The generated policy might not match your tool signatures. Edit policies/default.yaml to match your actual argument types.


Step 8: Enable Mandate Logging (Optional)

For audit compliance and user authorization tracking, enable CloudEvents logging:

assay mcp wrap \
  --policy assay.yaml \
  --audit-log audit.ndjson \
  --decision-log decisions.ndjson \
  --event-source "assay://myorg/myapp" \
  -- your-mcp-server
Log Purpose Events
audit.ndjson Mandate lifecycle (audit trail) mandate.used, mandate.revoked
decisions.ndjson Tool decisions (high volume) tool.decision (allow/deny)

Note: --event-source is required when any logging is enabled.

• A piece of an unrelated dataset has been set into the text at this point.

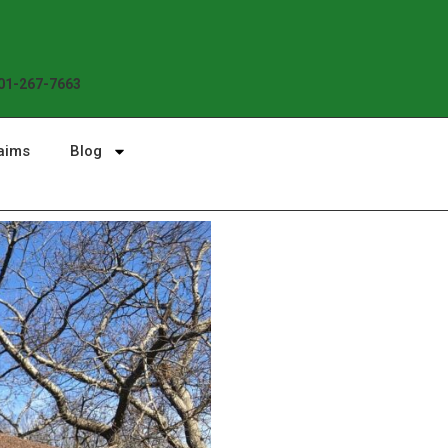
01-267-7663
aims
Blog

Use an absolute URI like assay://org/app.

Audit Log Output

Each mandate consumption produces a CloudEvents record:

{
  "specversion": "1.0",
  "type": "assay.mandate.used.v1",
  "id": "sha256:deterministic_use_id",
  "source": "assay://myorg/myapp",
  "data": {
    "mandate_id": "sha256:...",
    "tool_call_id": "tc_123",
    "use_count": 1
  }
}

The id field equals use_id (content-addressed), enabling deduplication on retries.


Next Steps


Time to First Eval: Under 10 Minutes

Step Time
Export from MCP Inspector 1 min
assay import --out-trace traces/session.jsonl 10 sec
assay init --from-trace traces/session.jsonl (optional) 2 min
assay run --config eval.yaml --trace-file traces/session.jsonl 3 sec
Add to CI 5 min
Total ~8 min

That's it. Your MCP agent now has deterministic regression tests.